Sterven doe je niet ineens,
maar elke keer een beetje
en alle beetjes dat je stierf,
't is vreemd, maar die vergeet je,
het is je dikwijls zelfs ontgaan
je zegt ik ben wat moe,
maar op een keer dan ben je aan
je laatste beetje toe.
Het wordt veel gebruikt op rouwkaarten. We hebben er in het klooster in groepjes over gesproken na de Transitusviering van Franciscus op 3 oktober (zie blogje Plezier, sept.)
Hoe moeilijk is het om te aanvaarden als dat allerlaatste beetje bij iemand wel heel dicht bij komt. Hoe moeilijk om het bespreekbaar te maken... We houden ons liever bezig met wat nog mogelijk is, wat de nieuwe God van De Medische Wetenschap nog kan.
Maar is DMW geen afgod...? Hoeveel moet iemand nog lijden om dat beetje leven nog te rekken? Hoeveel mensen sterven tegenwoordig niet moederziel alleen in een ziekenhuisbed of in een verpleegtehuis, vast aan slangetjes, terwijl hun naasten op een oor, ver weg van hen vandaan zijn?

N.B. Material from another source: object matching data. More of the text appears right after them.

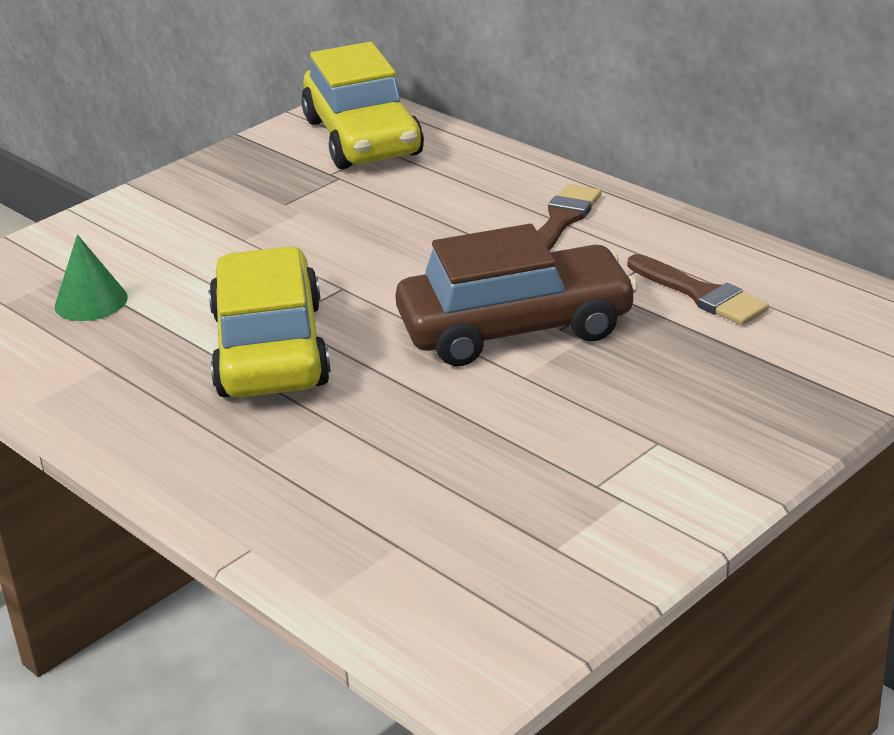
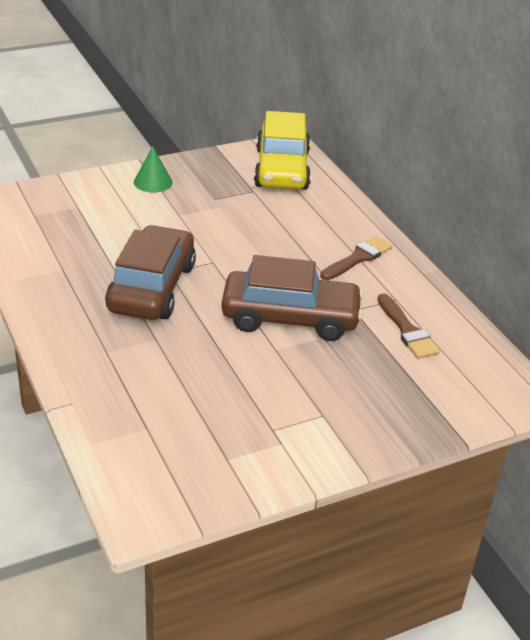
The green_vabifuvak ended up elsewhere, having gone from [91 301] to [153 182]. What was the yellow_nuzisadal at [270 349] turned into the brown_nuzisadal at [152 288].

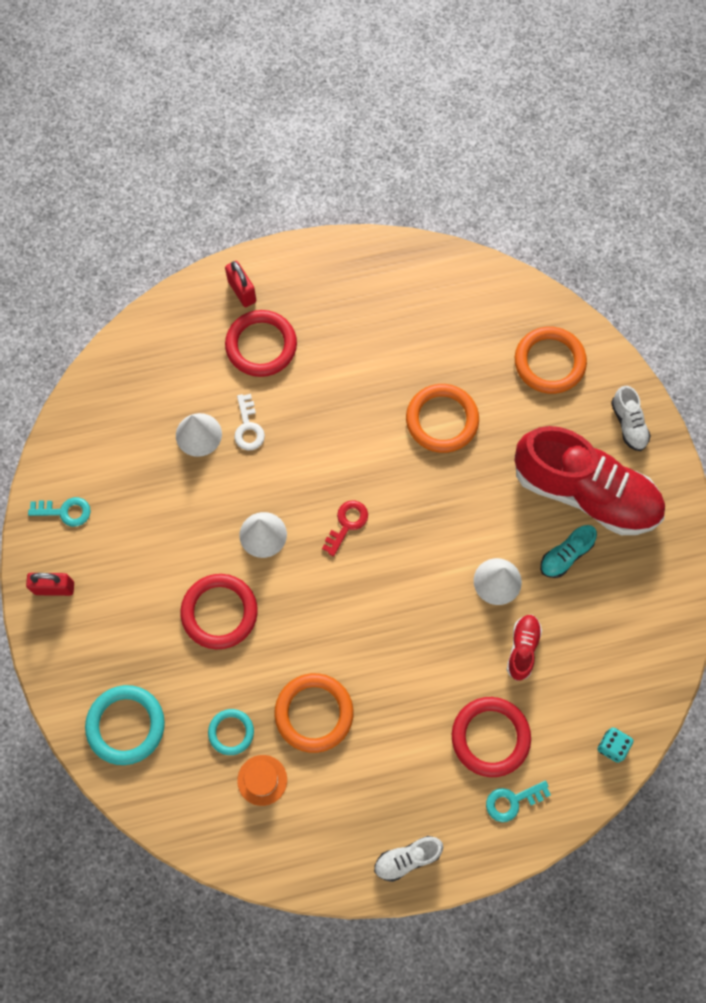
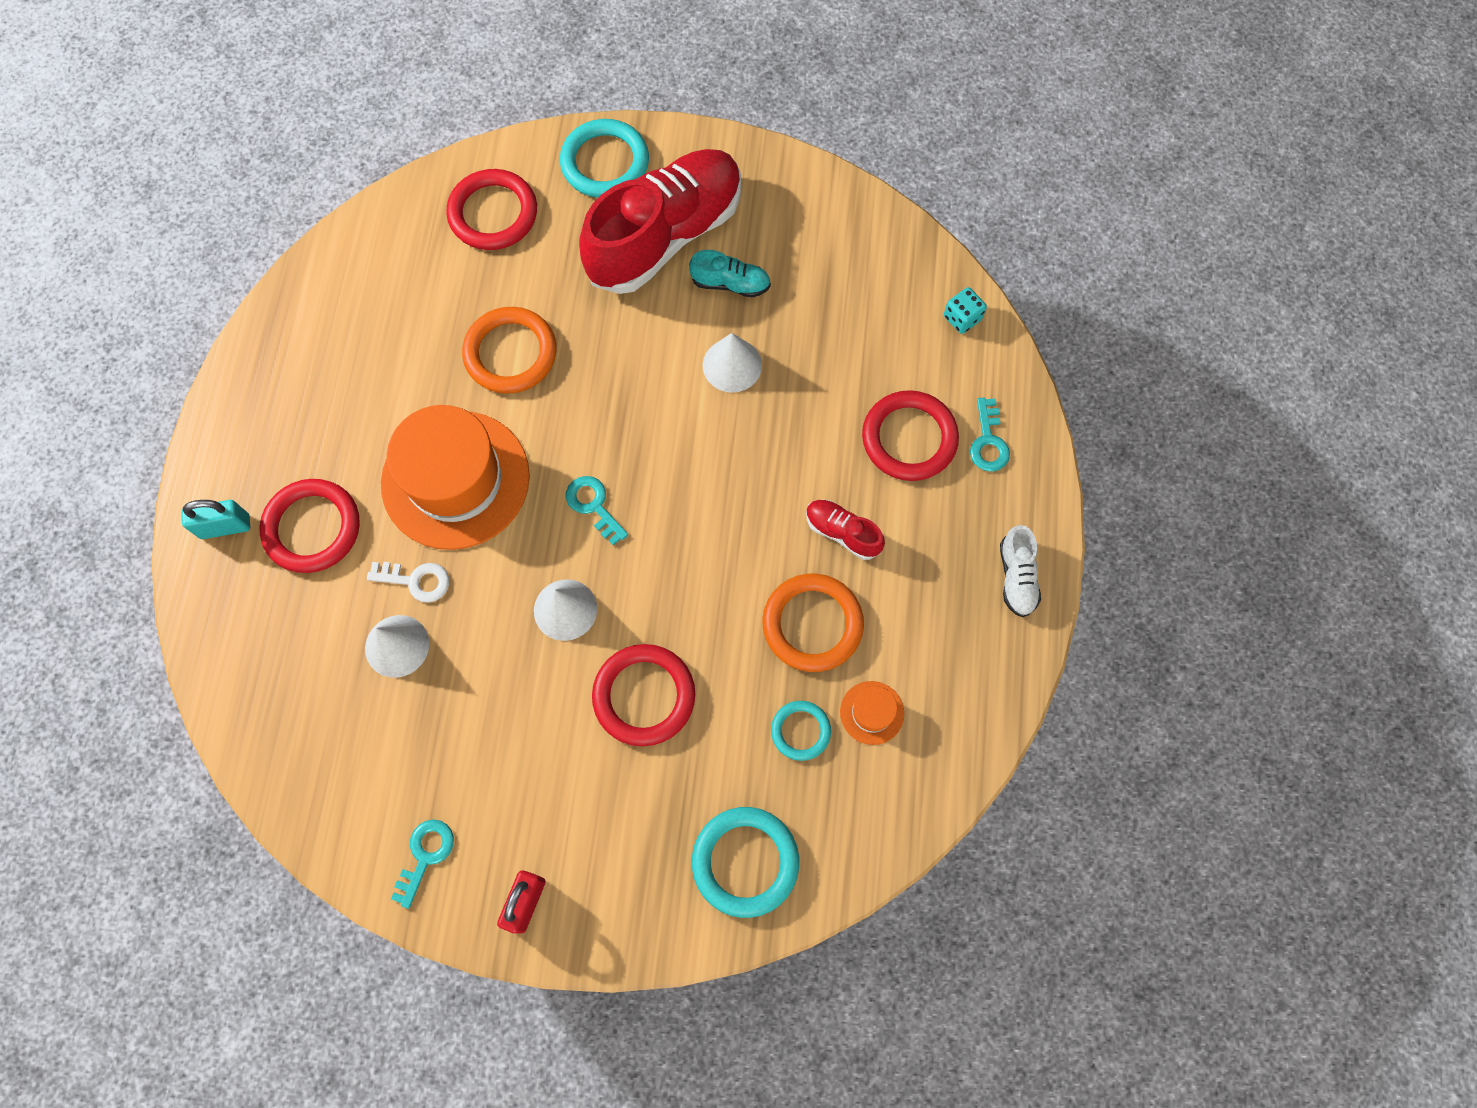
What was the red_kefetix at [242 291] turned into the turquoise_kefetix at [225 527]. What was the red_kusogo at [347 524] turned into the turquoise_kusogo at [593 505]. The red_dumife ended up elsewhere, having gone from [522 648] to [842 532]. What was the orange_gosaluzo at [549 362] turned into the red_gosaluzo at [493 213]. The turquoise_dumife at [565 555] ended up facing another way, 60 degrees counterclockwise from before. Where the white_dumife stood at [628 424], the turquoise_gosaluzo came to stand at [605 163]. The second view gained the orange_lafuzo at [455 479].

De dood komt achteloos, via de achterdeur, we willen die niet verwelkomen. We willen er geen ruimte voor maken. Omdat het zo moeilijk is om écht afscheid te nemen. Om te aanvaarden dat een leven werkelijk op raakt... Dus we vermommen de dood. We hullen hem in het kleed van DMW. Maar daarmee vergeten we ook te leven. En bij leven hoort ook: afscheid nemen... loslaten... Hoe moeilijk en zwaar dit ook is.